If we write some information about the last client to open the wallet, we would be able to detect these upgrade-downgrade-upgrade situations and perform another upgrade if so. However, in order for this to work, we need to have implemented writing such information into versions prior to the ones which introduce new automatic upgrades.
We are already writing the CLIENT_VERSION into all wallets in a "version" record, although this record is not updated in the same way across all previous versions. Since v24.0, we are always updating the record when the client version differs, but prior to that, the record would only be updated when the client version is newer. Even so, we can use this record to store the last client version.

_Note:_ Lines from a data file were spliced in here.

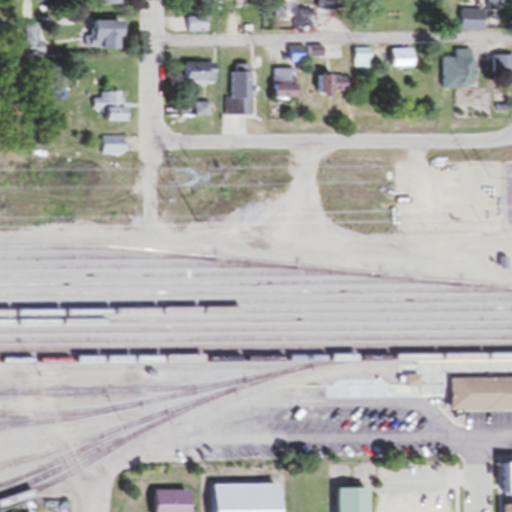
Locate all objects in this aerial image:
building: (329, 8)
building: (497, 9)
building: (292, 17)
building: (195, 29)
building: (107, 40)
road: (331, 42)
building: (33, 46)
building: (299, 58)
building: (402, 62)
building: (362, 63)
building: (503, 69)
building: (458, 74)
building: (200, 77)
road: (151, 81)
building: (285, 89)
building: (333, 90)
building: (241, 97)
building: (111, 112)
building: (203, 114)
road: (346, 143)
building: (112, 150)
power tower: (470, 170)
power tower: (184, 182)
power substation: (453, 202)
railway: (105, 261)
railway: (256, 267)
railway: (146, 269)
railway: (188, 278)
railway: (228, 287)
railway: (256, 296)
railway: (256, 306)
railway: (256, 314)
railway: (256, 324)
railway: (256, 333)
railway: (256, 343)
railway: (256, 353)
railway: (256, 363)
railway: (509, 363)
building: (413, 385)
railway: (121, 394)
railway: (193, 395)
building: (482, 397)
building: (481, 398)
railway: (69, 417)
railway: (152, 420)
parking lot: (340, 431)
road: (191, 435)
road: (495, 442)
road: (466, 443)
railway: (115, 445)
railway: (83, 453)
railway: (84, 469)
road: (478, 477)
building: (507, 483)
road: (428, 490)
building: (247, 500)
building: (354, 502)
building: (173, 503)
building: (507, 511)
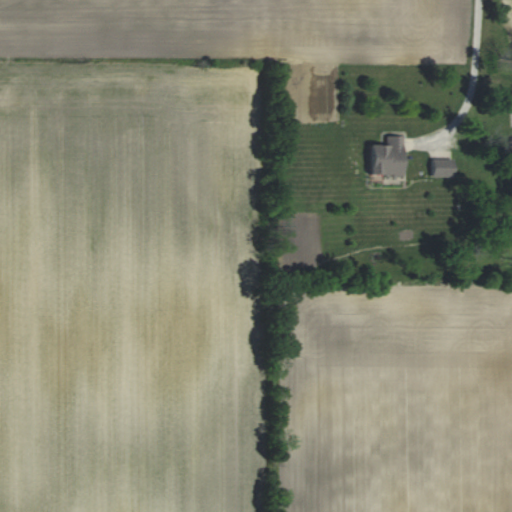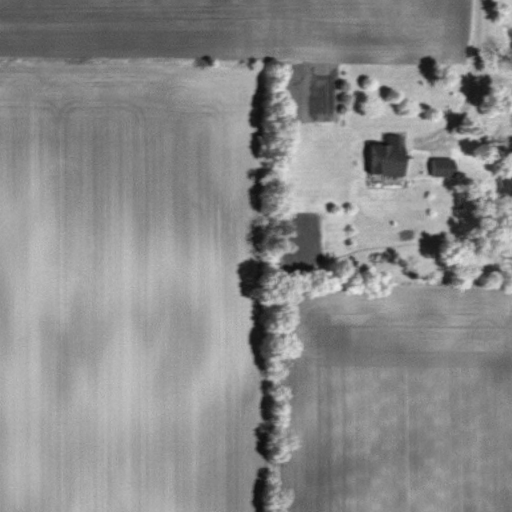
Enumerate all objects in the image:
road: (481, 68)
building: (383, 158)
building: (438, 168)
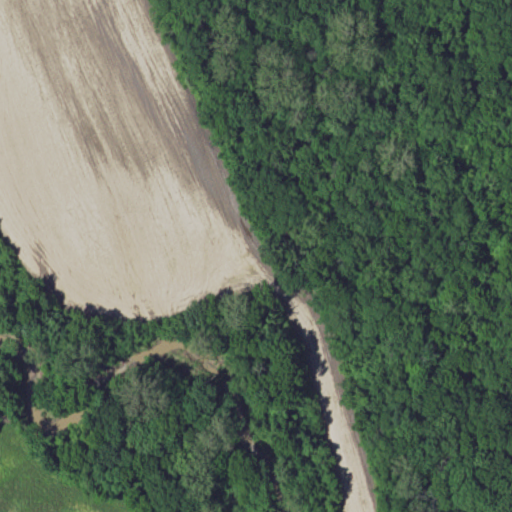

The first commit decouples the written client version from the node version. This aids in development of new features. The version is entirely decoupled from previous versions by requiring all versions to have bit 30 set, and the initial version being
0 | (1 << 30)
. The versions just need to be at least 299900, and forcing bit 30 to be set was an easy way to achieve this.However, using version numbers is not as flexible as feature flags, so the second commit introduces the concept of Wallet Client Features. These flags are distinct from the existing Wallet Feature Flags since they are conceptually different. These are written in a separate record, and the wallet client version is incremented to
(1 << 0) | (1 << 30)
.Lastly, since some upgrades may need private keys and can only occur after the wallet is decrypted, the third commit also adds a last decrypted features flags record to record the features of the last client to decrypt the wallet.
The result is that we will now be able to detect a downgrade down to v24.0 and be able to implement in parallel multiple features that require automatic upgrades.